Prize-winning author Camilla Pang talks about her autism and ADHD diagnoses and her desire to challenge myths about neurodiversity

This month Camilla Pang won the Royal Society book prize for her debut, Explaining Humans: What Science Can Teach Us about Life, Love and Relationships. She has a PhD in bioinformatics from UCL and works as a postdoctoral researcher. Dr Pang was diagnosed with autism spectrum disorder at the age of eight and attention deficit hyperactivity disorder at 26.
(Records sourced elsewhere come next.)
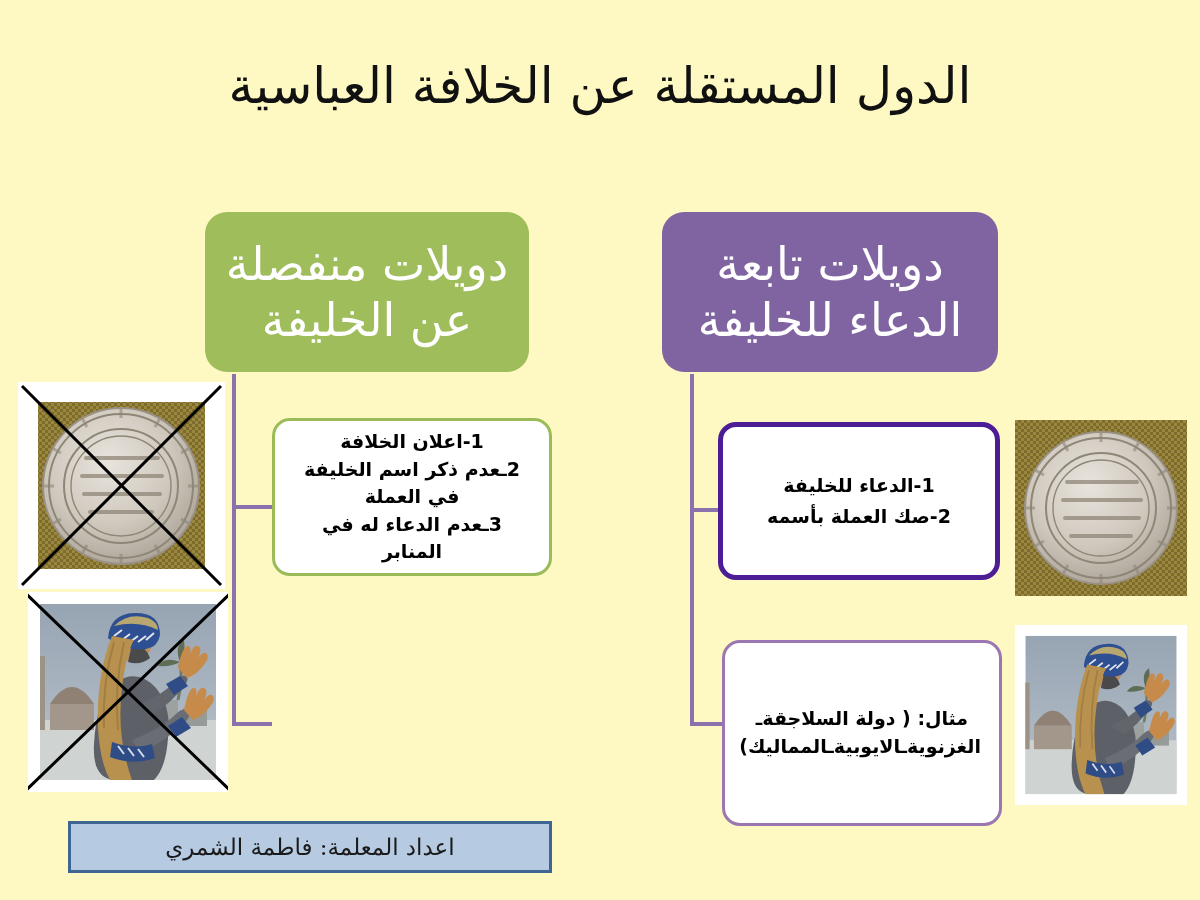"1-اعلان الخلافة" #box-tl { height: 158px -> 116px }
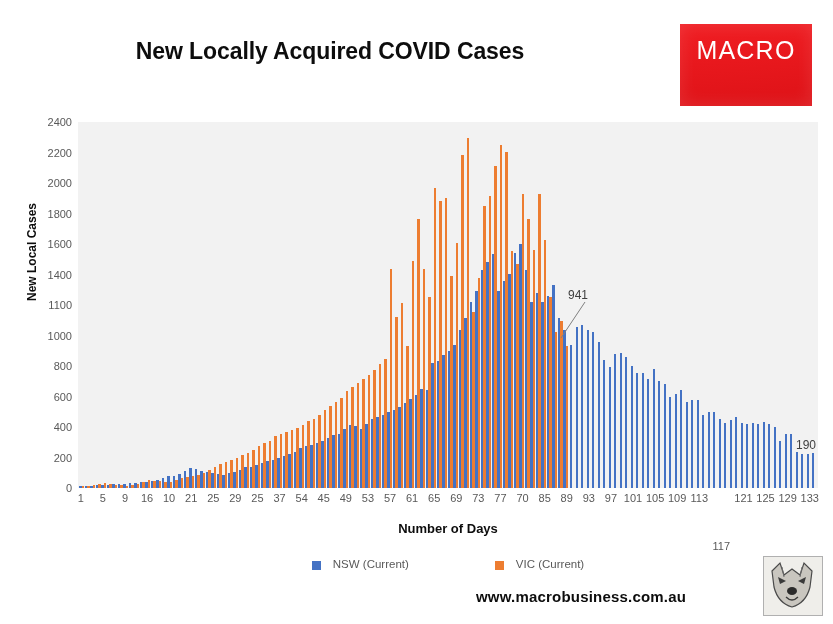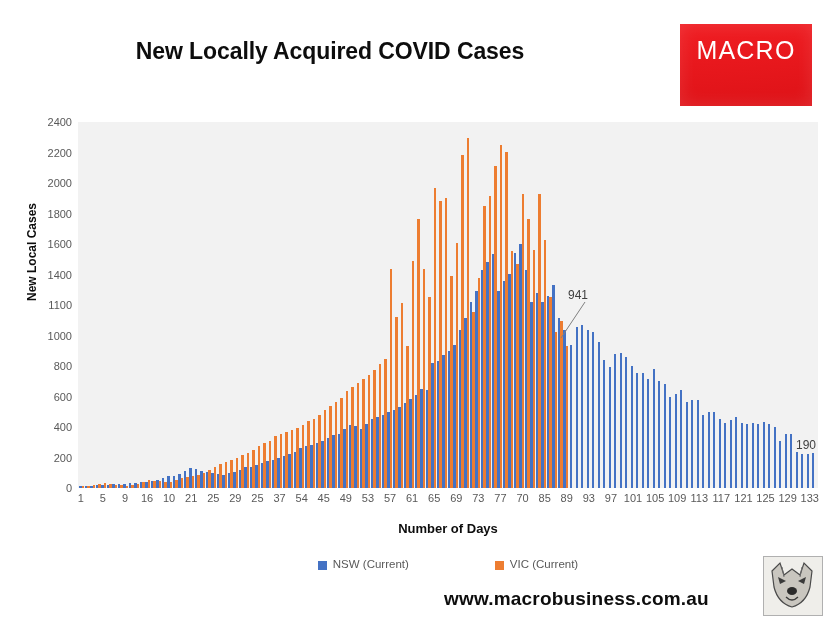"117" div.xtick { margin-top: none -> 48px }
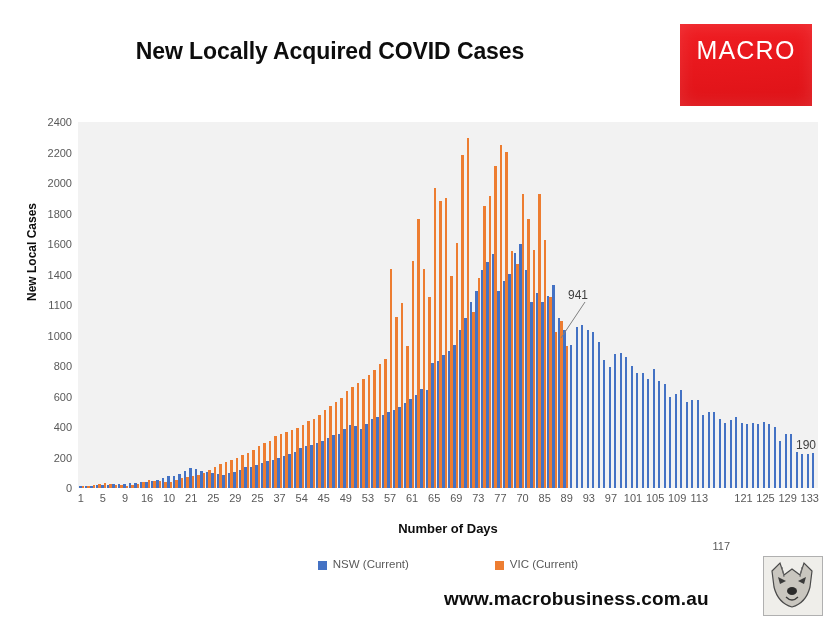"NSW (Current)" .legend-item { gap: 6px -> 12px }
Why did you decide to write this book?
I inadvertently wrote the book in my PhD thesis on bioinformatics, and my supervisor, bless her, said this is great, but it doesn’t belong here. One of the things people on the autistic spectrum do is organise our world in a way that makes sense to us using objects and sequences. For me, those sequences involved looking at the fundamentals of matter, and what that meant in terms of science. Even if I was just kicking a pile of leaves, I would do it repetitively in order to find the laws about how things react, and how they can be predicted. So from kicking leaves to Post-it notes to eventually reading about science, I constructed a map to navigate the world. Over time, it became bigger and notebooks piled up, so I ended up with a piece of work that I thought might be useful to someone else. And that’s the ultimate goal, isn’t it? You want to connect with people.